Selected excerpt:
^^^^
Infarct Size, Gross Myocardial Hemorrhage, and CF
Anatomic infarct size and gross myocardial hemorrhage were measured by computer-assisted planimetry of the calibrated pictures. The photo-CD images were transferred to a Power Macintosh computer at very high resolution (1536x1024) and analyzed on a large-screen monitor (Sony Trinitron Multiscan 20sfII) with the Adobe Photoshop 3.0 software.³⁰ In the first step, a small manual selection was performed in the middle of the area to be measured by the computer. The software determined the composition of fundamental colors (red-green-blue) in the selected area at a resolution of 256 nuances per fundamental color. In the next step, all pixels with similar color composition (that had all three fundamental colors within ±10 nuances of those in the initial area) were selected. In this way, the cutoff between adjacent areas (eg, gross hemorrhage and IA) was set according to the color composition at a predetermined tolerance level of 20 nuances per fundamental color. Each automatic selection was double-checked at 5- to 20-fold magnification, and manual corrections were performed when needed (shade effects, inappropriate selection of epicardial border and intramyocardial vessels as IAs, etc). The size was expressed in pixels and converted to square centimeters according to the calibration factor (1 cm² corresponded to 12 500 to 43 000 square pixels, depending on the initial magnification of the calibrated picture). To verify the reproducibility of the technique, a second measurement was performed by another blinded investigator. The correlation between the two measurements was excellent (r=.99 for IA and r=.98 for HA). Because corresponding areas were not equal on the two sides of the slice, we calculated slice averages. Total IA, AR, LVA, and HA were calculated by summation of the different slice averages.

The wide variations in infarct size in dog models are well known.^{27 31 32 33} Thus, corrections for CF and AR are a prerequisite for an accurate analysis of the effects of interventions on infarct size. The IA/AR ratio was used in several previous studies,^{11 12 21} but this ratio does not consider the influence of CF. We have controlled for this effect by including CF as a covariate for the IA/AR ratio in the statistical analysis.

Regional myocardial flow was evaluated with the colored microspheres dye-extraction technique. After 30 minutes of occlusion, blue microspheres (Dye-Trak Microsphere, Triton Technology Inc) were injected through a pigtail catheter in the LV cavity. A reference blood sample was withdrawn at a predetermined speed with a calibrated withdrawal pump (Harvard Apparatus). Tissue samples were obtained from the second and third LV slices (counting from the apex). The interface between ischemic and nonischemic areas was discarded. Samples from the subepicardial, midmyocardial, and subendocardial regions of the AR and nonischemic area were taken. After tissue digestion, the microsphere content was spectrophotometrically estimated as described elsewhere.³⁴ Transmural flows in the AR and nonischemic area were calculated as the average of corresponding subepicardial, midmyocardial, and subendocardial flows.

LV Function
LV angiography was performed by injecting 1 mL/kg of a low-osmolar ionic contrast medium (Hexabrix 320, Laboratoire Guerbet) with an ECG-triggered power injector (Mark IV). All LV angiograms were performed with dogs in the right decubitus position. In our experience, angiograms obtained in this position allow the best evaluation of anterior wall motion.²⁶ Global LV EF, end-diastolic volume, and regional wall motion were analyzed. Regional wall motion abnormalities were assessed with the centerline method.^{26 35} Hypokinesia was evaluated for both extent (percentage of the contour) and amplitude (standardized motion). Areas of hypokinesia were considered those with a chord standardized motion of less than -1 SD unit.
^^^^
Problem details:
Please reproduce the stretch of the methods excerpt from "LV Function" through "-1 SD unit.", substituting "left lateral position" for "right decubitus position".

Object displacement listings:
^^^^
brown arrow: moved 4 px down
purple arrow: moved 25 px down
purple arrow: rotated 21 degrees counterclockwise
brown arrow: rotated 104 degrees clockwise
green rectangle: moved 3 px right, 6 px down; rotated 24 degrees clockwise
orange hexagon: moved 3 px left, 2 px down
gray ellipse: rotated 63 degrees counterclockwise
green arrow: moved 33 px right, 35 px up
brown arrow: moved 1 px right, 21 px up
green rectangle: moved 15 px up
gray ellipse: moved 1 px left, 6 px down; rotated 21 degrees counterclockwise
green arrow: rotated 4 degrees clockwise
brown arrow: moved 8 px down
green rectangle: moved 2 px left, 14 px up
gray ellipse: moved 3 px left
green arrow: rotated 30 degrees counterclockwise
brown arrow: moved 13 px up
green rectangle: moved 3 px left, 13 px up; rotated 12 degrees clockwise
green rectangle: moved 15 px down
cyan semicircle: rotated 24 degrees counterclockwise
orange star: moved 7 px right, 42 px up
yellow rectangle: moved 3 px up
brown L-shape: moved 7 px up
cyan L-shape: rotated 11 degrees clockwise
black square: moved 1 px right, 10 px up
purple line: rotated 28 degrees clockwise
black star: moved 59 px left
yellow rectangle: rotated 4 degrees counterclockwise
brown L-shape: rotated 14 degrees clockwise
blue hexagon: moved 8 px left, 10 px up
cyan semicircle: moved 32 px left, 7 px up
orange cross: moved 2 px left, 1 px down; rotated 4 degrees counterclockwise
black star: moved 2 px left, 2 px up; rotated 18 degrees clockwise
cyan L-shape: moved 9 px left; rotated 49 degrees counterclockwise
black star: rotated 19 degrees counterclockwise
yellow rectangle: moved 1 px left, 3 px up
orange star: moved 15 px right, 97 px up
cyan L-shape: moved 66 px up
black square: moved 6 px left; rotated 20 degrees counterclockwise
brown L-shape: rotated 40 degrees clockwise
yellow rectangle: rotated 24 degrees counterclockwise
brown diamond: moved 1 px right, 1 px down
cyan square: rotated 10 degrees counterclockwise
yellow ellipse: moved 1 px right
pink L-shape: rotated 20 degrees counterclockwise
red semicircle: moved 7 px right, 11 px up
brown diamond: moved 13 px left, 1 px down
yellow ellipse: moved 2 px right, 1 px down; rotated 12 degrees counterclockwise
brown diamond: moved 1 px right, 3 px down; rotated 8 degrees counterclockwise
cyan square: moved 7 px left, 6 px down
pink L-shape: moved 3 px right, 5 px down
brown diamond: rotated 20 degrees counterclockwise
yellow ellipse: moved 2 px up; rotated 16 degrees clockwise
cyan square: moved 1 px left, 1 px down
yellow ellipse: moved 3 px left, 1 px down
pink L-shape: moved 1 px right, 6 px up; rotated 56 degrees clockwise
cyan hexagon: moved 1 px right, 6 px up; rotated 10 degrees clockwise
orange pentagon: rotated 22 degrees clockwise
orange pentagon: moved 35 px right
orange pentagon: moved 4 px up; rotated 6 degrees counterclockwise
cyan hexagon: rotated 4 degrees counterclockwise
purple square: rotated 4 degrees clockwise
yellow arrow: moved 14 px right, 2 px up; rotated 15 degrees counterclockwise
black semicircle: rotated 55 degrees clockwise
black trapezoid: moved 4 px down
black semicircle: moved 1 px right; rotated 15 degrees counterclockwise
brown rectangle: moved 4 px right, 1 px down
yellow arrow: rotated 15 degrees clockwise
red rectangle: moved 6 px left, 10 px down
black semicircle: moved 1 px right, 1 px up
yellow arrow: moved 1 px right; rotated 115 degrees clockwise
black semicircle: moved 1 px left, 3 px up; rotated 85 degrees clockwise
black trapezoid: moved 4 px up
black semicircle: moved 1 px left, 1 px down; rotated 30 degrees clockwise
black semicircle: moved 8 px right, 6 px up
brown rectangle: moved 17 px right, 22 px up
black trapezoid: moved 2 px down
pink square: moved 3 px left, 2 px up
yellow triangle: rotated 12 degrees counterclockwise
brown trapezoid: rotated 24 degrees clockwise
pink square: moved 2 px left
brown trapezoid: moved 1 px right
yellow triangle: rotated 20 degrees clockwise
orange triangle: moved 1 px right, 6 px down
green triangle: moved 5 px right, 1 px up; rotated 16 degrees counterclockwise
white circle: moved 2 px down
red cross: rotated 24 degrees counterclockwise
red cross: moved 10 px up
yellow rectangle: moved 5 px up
^^^^
Output for this exercise:
LV Function
LV angiography was performed by injecting 1 mL/kg of a low-osmolar ionic contrast medium (Hexabrix 320, Laboratoire Guerbet) with an ECG-triggered power injector (Mark IV). All LV angiograms were performed with dogs in the left lateral position. In our experience, angiograms obtained in this position allow the best evaluation of anterior wall motion.²⁶ Global LV EF, end-diastolic volume, and regional wall motion were analyzed. Regional wall motion abnormalities were assessed with the centerline method.^{26 35} Hypokinesia was evaluated for both extent (percentage of the contour) and amplitude (standardized motion). Areas of hypokinesia were considered those with a chord standardized motion of less than -1 SD unit.